This figure presents visualization of 24 features sets with tracked points marked as green circles and features (angles) marked with blue lines and red semi-circles. Each feature has its own unique indexing number (from 1 to 10)

After the feature selection the data is preprocessed. For each data sample we calculate the Z-score for each feature value:

$$ \overline{z}=\frac{\overline{x}-{\mu}_{\overline{x}}}{\sigma_{\overline{x}}} $$
(1)

Where \( \overline{x} \) are values of single feature in data sample, \( {\mu}_{\overline{x}} \) is a mean of elements in \( \overline{x} \) and \( {\sigma}_{\overline{x}} \) is a standard deviation of elements in \( \overline{x} \).

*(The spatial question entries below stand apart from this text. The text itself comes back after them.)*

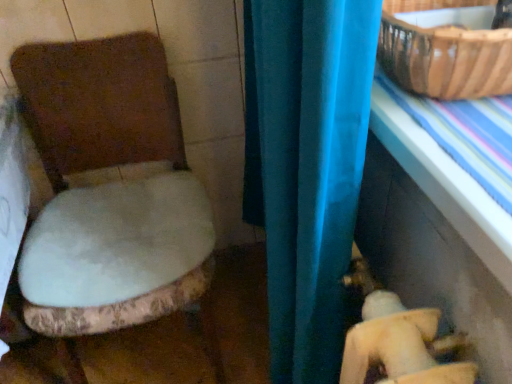
Question: From the image's perspective, is brown woven basket at upper right on top of white plush toilet seat at left?

Choices:
 (A) yes
 (B) no

Answer: (A)

Question: From a real-world perspective, is brown woven basket at upper right on white plush toilet seat at left?

Choices:
 (A) no
 (B) yes

Answer: (B)

Question: Is brown woven basket at upper right oriented towards white plush toilet seat at left?

Choices:
 (A) no
 (B) yes

Answer: (A)

Question: Considering the relative sizes of brown woven basket at upper right and white plush toilet seat at left in the image provided, is brown woven basket at upper right taller than white plush toilet seat at left?

Choices:
 (A) yes
 (B) no

Answer: (B)

Question: Is brown woven basket at upper right positioned with its back to white plush toilet seat at left?

Choices:
 (A) no
 (B) yes

Answer: (A)

Question: Is brown woven basket at upper right located outside white plush toilet seat at left?

Choices:
 (A) no
 (B) yes

Answer: (B)

Question: Is blue plastic table at right located outside white plush toilet seat at left?

Choices:
 (A) yes
 (B) no

Answer: (A)

Question: Is blue plastic table at right to the right of white plush toilet seat at left from the viewer's perspective?

Choices:
 (A) yes
 (B) no

Answer: (A)

Question: Is blue plastic table at right far from white plush toilet seat at left?

Choices:
 (A) yes
 (B) no

Answer: (B)

Question: From a real-world perspective, is blue plastic table at right under white plush toilet seat at left?

Choices:
 (A) no
 (B) yes

Answer: (A)

Question: Can you confirm if blue plastic table at right is bigger than white plush toilet seat at left?

Choices:
 (A) no
 (B) yes

Answer: (A)

Question: Does blue plastic table at right have a greater width compared to white plush toilet seat at left?

Choices:
 (A) yes
 (B) no

Answer: (B)

Question: Can you confirm if brown woven basket at upper right is bigger than blue plastic table at right?

Choices:
 (A) yes
 (B) no

Answer: (B)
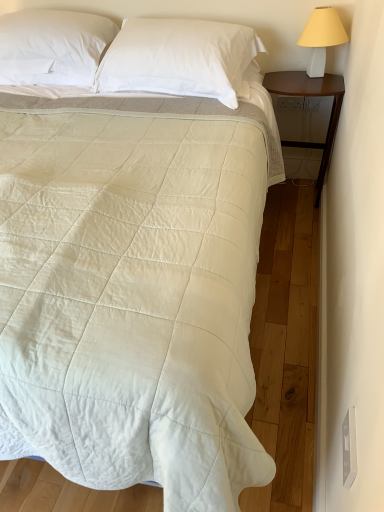
The width and height of the screenshot is (384, 512). I want to click on vacant area on top of dark wood nightstand at right (from a real-world perspective), so click(308, 79).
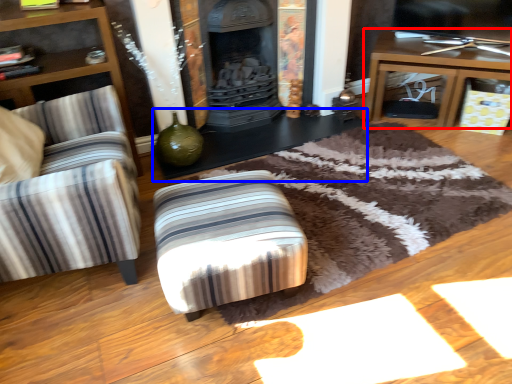
Question: Which point is closer to the camera, table (highlighted by a red box) or table (highlighted by a blue box)?

Choices:
 (A) table
 (B) table

Answer: (B)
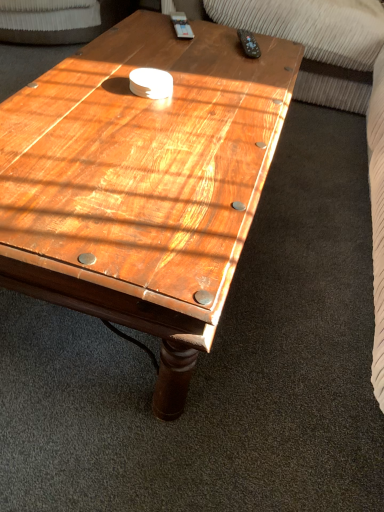
You are a GUI agent. You are given a task and a screenshot of the screen. Output one action in this format:
    pyautogui.click(x=<x>, y=<y>)
    Task: Click on the blank space situated above wooden coffee table at center (from a real-world perspective)
    This screenshot has height=512, width=384.
    Given the screenshot: What is the action you would take?
    pyautogui.click(x=162, y=98)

The correctness of angles estimation depends on precision of data tracking. In case of marker less vision-based tracking systems the precision is limited especially when some body parts become invisible from the perspective of camera leans. In this case it is impossible to measure angle value correctly. Due to this fact it is important to investigate which features influence recognition process the most. In the next paragraph we will investigate this influence on different subsets of 10 - element features set we defined above. All subsets are presented in Fig. 1.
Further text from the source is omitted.